Interference of different ACE-inhibitors with the diuretic action of furosemide and hydrochlorothiazide.

In healthy volunteers the acute effect of furosemide (40 mg i.v.) and hydrochlorothiazide (100 mg p.o.) on diuresis, natriuresis and renal kallikrein and kinin excretion was investigated. Furosemide stimulated markedly diuresis and natriuresis as well as urinary kallikrein and kinin excretion. Pretreatment by captopril (C) reduced the diuretic and natriuretic effect of furosemide significantly probably due to a diminished (about 50%) proximal-tubular secretion of furosemide.
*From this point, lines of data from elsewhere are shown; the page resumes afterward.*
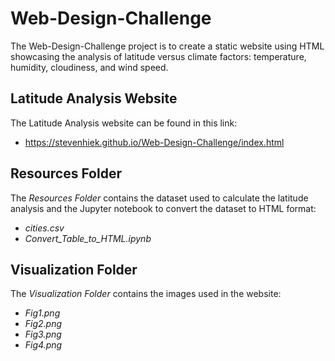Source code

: # Web-Design-Challenge
The Web-Design-Challenge project is to create a static website using HTML showcasing the analysis of latitude versus climate factors: temperature, humidity, cloudiness, and wind speed. 
## Latitude Analysis Website
The Latitude Analysis website can be found in this link:
* https://stevenhiek.github.io/Web-Design-Challenge/index.html
## Resources Folder
The *Resources Folder* contains the dataset used to calculate the latitude analysis and the Jupyter notebook to convert the dataset to HTML format:
* *cities.csv*
* *Convert_Table_to_HTML.ipynb*
## Visualization Folder
The *Visualization Folder* contains the images used in the website:
* *Fig1.png*
* *Fig2.png*
* *Fig3.png*
* *Fig4.png*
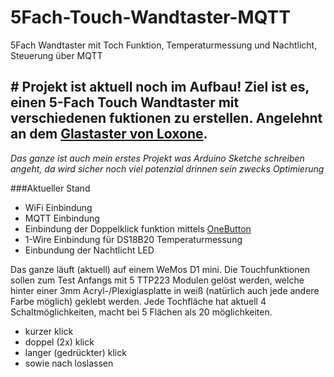 # 5Fach-Touch-Wandtaster-MQTT
5Fach Wandtaster mit Toch Funktion, Temperaturmessung und Nachtlicht, Steuerung über MQTT

## # Projekt ist aktuell noch im Aufbau! Ziel ist es, einen 5-Fach Touch Wandtaster mit verschiedenen fuktionen zu erstellen. Angelehnt an dem [Glastaster von Loxone](https://shop.loxone.com/dede/touch-pure-tree-weiss.html). 
_Das ganze ist auch mein erstes Projekt was Arduino Sketche schreiben angeht, da wird sicher noch viel potenzial drinnen sein zwecks Optimierung_

###Aktueller Stand
* WiFi Einbindung
* MQTT Einbindung
* Einbindung der Doppelklick funktion mittels [OneButton](https://github.com/mathertel/OneButton)
* 1-Wire Einbindung für DS18B20 Temperaturmessung
* Einbundung der Nachtlicht LED

Das ganze läuft (aktuell) auf einem WeMos D1 mini.
Die Touchfunktionen sollen zum Test Anfangs mit 5 TTP223 Modulen gelöst werden, welche hinter einer 3mm Acryl-/Plexiglasplatte in weiß (natürlich auch jede andere Farbe möglich) geklebt werden. Jede Tochfläche hat aktuell 4 Schaltmöglichkeiten, macht bei 5 Flächen als 20 möglichkeiten.
* kurzer klick
* doppel (2x) klick
* langer (gedrückter) klick
* sowie nach loslassen 


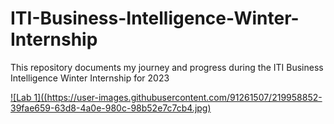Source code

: # ITI-Business-Intelligence-Winter-Internship
This repository documents my journey and progress during the ITI Business Intelligence Winter Internship for 2023

[![Lab 1]((https://user-images.githubusercontent.com/91261507/219958852-39fae659-63d8-4a0e-980c-98b52e7c7cb4.jpg)](https://app.powerbi.com/view?r=eyJrIjoiNzc0YTRkOGItYWYxNS00MmRmLTkzZDktZDZmNmY0NGQ2MTliIiwidCI6ImRmODY3OWNkLWE4MGUtNDVkOC05OWFjLWM4M2VkN2ZmOTVhMCJ9 "Lab 1")
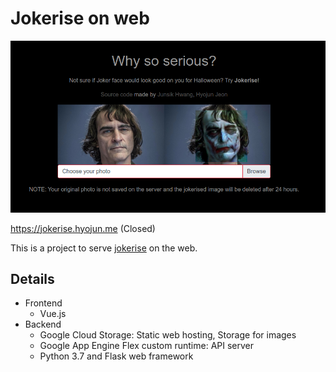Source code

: # Jokerise on web

![](screenshot.png)

https://jokerise.hyojun.me (Closed)

This is a project to serve [jokerise](https://github.com/junkwhinger/jokerise)
on the web.

## Details

* Frontend
  * Vue.js
* Backend
  * Google Cloud Storage: Static web hosting, Storage for images
  * Google App Engine Flex custom runtime: API server
  * Python 3.7 and Flask web framework
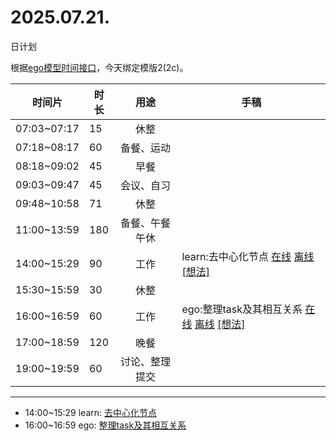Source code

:# 2025.07.21.
日计划

根据[ego模型时间接口](https://gitee.com/hyg/blog/blob/master/timeflow.md)，今天绑定模版2(2c)。

| 时间片 | 时长 | 用途 | 手稿 |
| --- | --- | :---: | --- |
| 07:03~07:17 | 15 | 休整 |  |
| 07:18~08:17 | 60 | 备餐、运动 |  |
| 08:18~09:02 | 45 | 早餐 |  |
| 09:03~09:47 | 45 | 会议、自习 |  |
| 09:48~10:58 | 71 | 休整 |  |
| 11:00~13:59 | 180 | 备餐、午餐午休 |  |
| 14:00~15:29 | 90 | 工作 | learn:去中心化节点 [在线](http://simp.ly/p/lsBYG9) [离线](../../draft/2025/20250721140000.md) <a href="mailto:huangyg@mars22.com?subject=关于2025.07.21.[learn:去中心化节点]任务&body=日期: 20250721%0D%0A序号: 6%0D%0A手稿:../../draft/2025/20250721140000.md%0D%0A---请勿修改邮件主题及以上内容 从下一行开始写您的想法---%0D%0A">[想法]</a> |
| 15:30~15:59 | 30 | 休整 |  |
| 16:00~16:59 | 60 | 工作 | ego:整理task及其相互关系 [在线](http://simp.ly/p/MpcbHD) [离线](../../draft/2025/20250721160000.md) <a href="mailto:huangyg@mars22.com?subject=关于2025.07.21.[ego:整理task及其相互关系]任务&body=日期: 20250721%0D%0A序号: 8%0D%0A手稿:../../draft/2025/20250721160000.md%0D%0A---请勿修改邮件主题及以上内容 从下一行开始写您的想法---%0D%0A">[想法]</a> |
| 17:00~18:59 | 120 | 晚餐 |  |
| 19:00~19:59 | 60 | 讨论、整理提交 |  |

---

- 14:00~15:29	learn: [去中心化节点](../../draft/2025/20250721.01.md)
- 16:00~16:59	ego: [整理task及其相互关系](../../draft/2025/20250721.02.md)
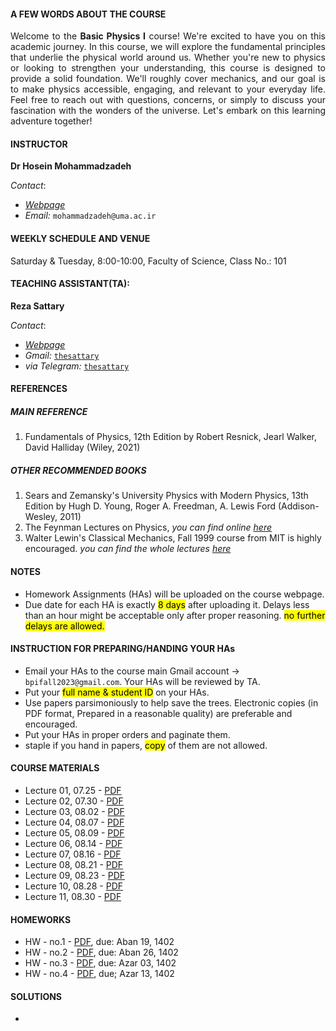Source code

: #### A FEW WORDS ABOUT THE COURSE

<p style="text-align: justify; ">Welcome to the <b>Basic Physics I</b> course! We're excited to have you on this academic journey. In this course, we will explore the fundamental principles that underlie the physical world around us. Whether you're new to physics or looking to strengthen your understanding, this course is designed to provide a solid foundation. We'll roughly cover mechanics, and our goal is to make physics accessible, engaging, and relevant to your everyday life. Feel free to reach out with questions, concerns, or simply to discuss your fascination with the wonders of the universe. Let's embark on this learning adventure together!</p>


#### INSTRUCTOR

**Dr Hosein Mohammadzadeh**

_Contact_:

* [_Webpage_](https://uma.ac.ir/cv.php?cv=117&url_title=%d8%ad%d8%b3%db%8c%d9%86-%d9%85%d8%ad%d9%85%d8%af%d8%b2%d8%a7%d8%af%d9%87&rewrite_url=1&mod=scv)
* _Email:_ `mohammadzadeh@uma.ac.ir`

#### WEEKLY SCHEDULE AND VENUE

Saturday & Tuesday, 8:00-10:00, Faculty of Science, Class No.: 101

#### TEACHING ASSISTANT(TA):

**Reza Sattary**

_Contact_:
* [_Webpage_](https://sattary.github.io/)
* _Gmail:_  [`thesattary`](mailto:thesattary@gmail.com)
* _via Telegram:_ [`thesattary`](https://t.me/thesattary)


#### REFERENCES

##### MAIN REFERENCE

1. Fundamentals of Physics, 12th Edition by Robert Resnick, Jearl Walker, David Halliday (Wiley, 2021)

##### OTHER RECOMMENDED BOOKS

1. Sears and Zemansky's University Physics with Modern Physics, 13th Edition by Hugh D. Young, Roger A. Freedman, A. Lewis Ford (Addison-Wesley, 2011)
2. The Feynman Lectures on Physics, _you can find online [here](https://www.feynmanlectures.caltech.edu/)_
3. Walter Lewin's Classical Mechanics, Fall 1999 course from MIT is highly encouraged. _you can find the whole lectures [here](https://www.youtube.com/playlist?list=PLUdYlQf0_sSsb2tNcA3gtgOt8LGH6tJbr)_ 


#### NOTES 

* Homework Assignments (HAs) will be uploaded on the course webpage.
* Due date for each HA is exactly <mark>8 days</mark>  after uploading it. Delays less than an hour might be acceptable only after proper reasoning. <mark>no further delays are allowed.</mark>

#### INSTRUCTION FOR PREPARING/HANDING YOUR HAs

* Email your HAs to the course main Gmail account -> `bpifall2023@gmail.com`. Your HAs will be reviewed by TA. 
* Put your <mark>full name & student ID</mark> on your HAs.
* Use papers parsimoniously to help save the trees. Electronic copies (in PDF format, Prepared in a reasonable quality) are preferable and encouraged. 
* Put your HAs in proper orders and paginate them.
* staple if you hand in papers, <mark>copy</mark> of them are not allowed.


#### COURSE MATERIALS

* Lecture 01, 07.25 - [PDF](https://drive.google.com/file/d/1tXKdQUzDtTI2G1y8ufEO7xs-_wVlYo-H/view?usp=sharing)
* Lecture 02, 07.30 - [PDF](https://drive.google.com/file/d/1nlFEQQrylITmJ5SUdukvpvmqNf3xaeY9/view?usp=sharing)
* Lecture 03, 08.02 - [PDF](https://drive.google.com/file/d/1pw4Fb_FVH1xa_mcP6Ssbz1GyPzG3Pl_k/view?usp=sharing)
* Lecture 04, 08.07 - [PDF](https://drive.google.com/file/d/1m7U0XzIU17ptRUuBC1UIuvXbnqUL-CWn/view?usp=sharing)
* Lecture 05, 08.09 - [PDF](https://drive.google.com/file/d/1ktzIAazPSM-Rbciwr3pb1PlGLQ505uan/view?usp=sharing)
* Lecture 06, 08.14 - [PDF](https://drive.google.com/file/d/15OVly8g9ocNXNAOAlSGUIIEYq2Nbtu2W/view?usp=sharing)
* Lecture 07, 08.16 - [PDF](https://drive.google.com/file/d/1Yx_LD_d6cBy8Q6zGkClC6gqO7YJde4zz/view?usp=sharing)
* Lecture 08, 08.21 - [PDF](https://drive.google.com/file/d/1v2mbxfW5ImF2b2uYVGdAqGZMf4jl6R5E/view?usp=sharing)
* Lecture 09, 08.23 - [PDF](https://drive.google.com/file/d/1t70xqsHAd9Iup8MOCrSIdBYyTl8VzvqS/view?usp=sharing)
* Lecture 10, 08.28 - [PDF](https://drive.google.com/file/d/10ZuuUVcDqyiydQYf94cVzZ4Q-1CnSOaj/view?usp=sharing)
* Lecture 11, 08.30 - [PDF](https://drive.google.com/file/d/1Bmxb22hot8tLtFq8f02YDNiTGkOTiL3H/view?usp=sharing)

#### HOMEWORKS 

* HW - no.1 - [PDF](https://drive.google.com/file/d/1OJvLEe5SLUeEXJsS3UhK39PxfIA_PPH5/view?usp=sharing), due: Aban 19, 1402
* HW - no.2 - [PDF](https://drive.google.com/file/d/1g2yOW0pzbAuzZd40gRv2GDwo4qnrlA7d/view?usp=sharing), due: Aban 26, 1402
* HW - no.3 - [PDF](https://drive.google.com/file/d/1SVVkOHe54edTVcrgR5PSrK1MrVtFFQBa/view?usp=sharing), due: Azar 03, 1402
* HW - no.4 - [PDF](https://drive.google.com/file/d/1t-vkAdxwyzoS8VlR-EOQHaJ74yunLAKC/view?usp=sharing), due; Azar 13, 1402

    

#### SOLUTIONS

* 



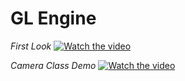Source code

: # GL Engine

*First Look*
[![Watch the video](https://img.youtube.com/vi/ID0AKmaD7R4/maxresdefault.jpg)](https://youtu.be/ID0AKmaD7R4)

*Camera Class Demo*
[![Watch the video](https://img.youtube.com/vi/Eol5Alyf71E/maxresdefault.jpg)](https://youtu.be/Eol5Alyf71E)

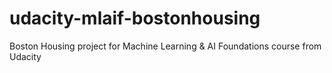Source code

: # udacity-mlaif-bostonhousing
Boston Housing project for Machine Learning &amp; AI Foundations course from Udacity
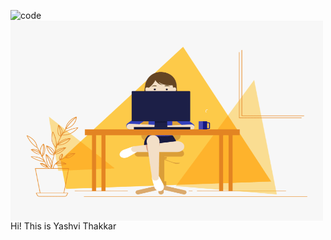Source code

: ![code](https://github.com/user-attachments/assets/a5128bec-294c-40a8-b620-17c7d7191cf5) <img align="center" alt="GIF" src="./code.gif" width="500" height="320" />
Hi! This is Yashvi Thakkar

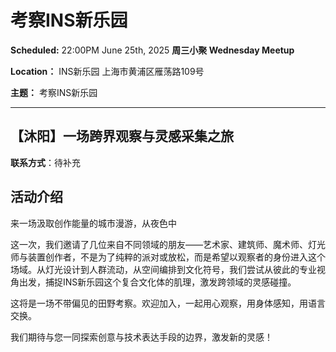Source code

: # 考察INS新乐园

**Scheduled:** 22:00PM June 25th, 2025
**周三小聚 Wednesday Meetup**

**Location：** INS新乐园 上海市黄浦区雁荡路109号

**主题：** 考察INS新乐园

---

## 【沐阳】一场跨界观察与灵感采集之旅

**联系方式**：待补充

## 活动介绍

来一场汲取创作能量的城市漫游，从夜色中

这一次，我们邀请了几位来自不同领域的朋友——艺术家、建筑师、魔术师、灯光师与装置创作者，不是为了纯粹的派对或放松，而是希望以观察者的身份进入这个场域。从灯光设计到人群流动，从空间编排到文化符号，我们尝试从彼此的专业视角出发，捕捉INS新乐园这个复合文化体的肌理，激发跨领域的灵感碰撞。

这将是一场不带偏见的田野考察。欢迎加入，一起用心观察，用身体感知，用语言交换。

我们期待与您一同探索创意与技术表达手段的边界，激发新的灵感！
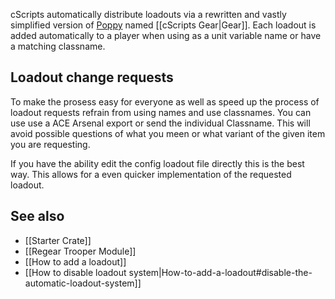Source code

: cScripts automatically distribute loadouts via a rewritten and vastly simplified version of [Poppy](https://github.com/BaerMitUmlaut/Poppy/) named [[cScripts Gear|Gear]]. Each loadout is added automatically to a player when using as a unit variable name or have a matching classname.

## Loadout change requests
To make the prosess easy for everyone as well as speed up the process of loadout requests refrain from using names and use classnames. You can use use a ACE Arsenal export or send the individual Classname. This will avoid possible questions of what you meen or what variant of the given item you are requesting. 

If you have the ability edit the config loadout file directly this is the best way. This allows for a even quicker implementation of the requested loadout.

## See also
* [[Starter Crate]]
* [[Regear Trooper Module]]
* [[How to add a loadout]]
* [[How to disable loadout system|How-to-add-a-loadout#disable-the-automatic-loadout-system]]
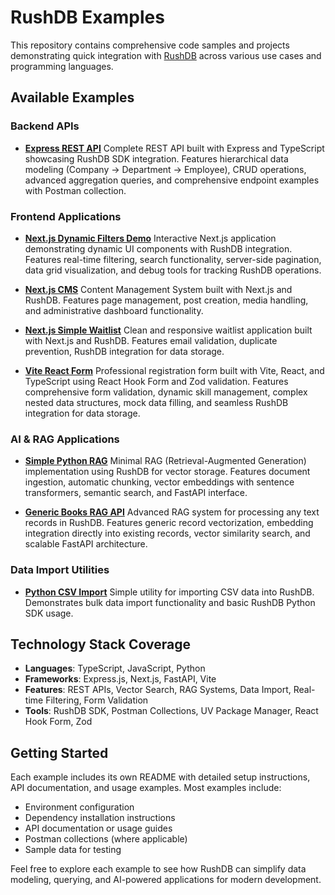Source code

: # RushDB Examples

This repository contains comprehensive code samples and projects demonstrating quick integration with [RushDB](https://rushdb.com) across various use cases and programming languages.

## Available Examples

### Backend APIs

- **[Express REST API](./express-rushdb-sdk)**
  Complete REST API built with Express and TypeScript showcasing RushDB SDK integration.
  Features hierarchical data modeling (Company → Department → Employee), CRUD operations, advanced aggregation queries, and comprehensive endpoint examples with Postman collection.

### Frontend Applications

- **[Next.js Dynamic Filters Demo](./nextjs-filters-rushdb-sdk)**
  Interactive Next.js application demonstrating dynamic UI components with RushDB integration.
  Features real-time filtering, search functionality, server-side pagination, data grid visualization, and debug tools for tracking RushDB operations.

- **[Next.js CMS](./nextjs-cms)**
  Content Management System built with Next.js and RushDB.
  Features page management, post creation, media handling, and administrative dashboard functionality.

- **[Next.js Simple Waitlist](./nextjs-simple-waitlist)**
  Clean and responsive waitlist application built with Next.js and RushDB.
  Features email validation, duplicate prevention, RushDB integration for data storage.

- **[Vite React Form](./vite-react-useForm)**
  Professional registration form built with Vite, React, and TypeScript using React Hook Form and Zod validation.
  Features comprehensive form validation, dynamic skill management, complex nested data structures, mock data filling, and seamless RushDB integration for data storage.

### AI & RAG Applications

- **[Simple Python RAG](./python-simple-rag)**
  Minimal RAG (Retrieval-Augmented Generation) implementation using RushDB for vector storage.
  Features document ingestion, automatic chunking, vector embeddings with sentence transformers, semantic search, and FastAPI interface.

- **[Generic Books RAG API](./python-books-rag)**
  Advanced RAG system for processing any text records in RushDB.
  Features generic record vectorization, embedding integration directly into existing records, vector similarity search, and scalable FastAPI architecture.

### Data Import Utilities

- **[Python CSV Import](./python-import-csv)**
  Simple utility for importing CSV data into RushDB.
  Demonstrates bulk data import functionality and basic RushDB Python SDK usage.

## Technology Stack Coverage

- **Languages**: TypeScript, JavaScript, Python
- **Frameworks**: Express.js, Next.js, FastAPI, Vite
- **Features**: REST APIs, Vector Search, RAG Systems, Data Import, Real-time Filtering, Form Validation
- **Tools**: RushDB SDK, Postman Collections, UV Package Manager, React Hook Form, Zod

## Getting Started

Each example includes its own README with detailed setup instructions, API documentation, and usage examples. Most examples include:

- Environment configuration
- Dependency installation instructions
- API documentation or usage guides
- Postman collections (where applicable)
- Sample data for testing

Feel free to explore each example to see how RushDB can simplify data modeling, querying, and AI-powered applications for modern development.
Captopril did not alter significantly the furosemide induced changes in urinary kallikrein and kinin excretion. After captopril there was a clear dissociation between aldosterone, which was diminished by captopril continuously, and renal kallikrein and kinins, which were still stimulated by furosemide. These results suggest that renal kallikrein-kinin system is stimulated by furosemide directly and independently of aldosterone secretion. Other ACE-inhibitors like ramipril (5 mg) or enalapril (20 mg) did not influence the stimulatory effects of furosemide on diuresis or kallikrein-kinin excretion. Ramipril at a dose of 10 mg, however, enhanced the initial diuretic effect of furosemide by increased furosemide secretion and increased relative sodium excretion. Hydrochlorothiazide induced a prolonged diuresis which was not changed by either captopril or ramipril. Urinary kallikrein excretion was not stimulated by hydrochlorothiazide. Our results show an important drug interference between captopril and furosemide, which is independent of ACE-inhibition and probably only due to an interference in proximal-tubular secretion of both drugs. Between captopril and hydrochlorothiazide no such interaction could be observed.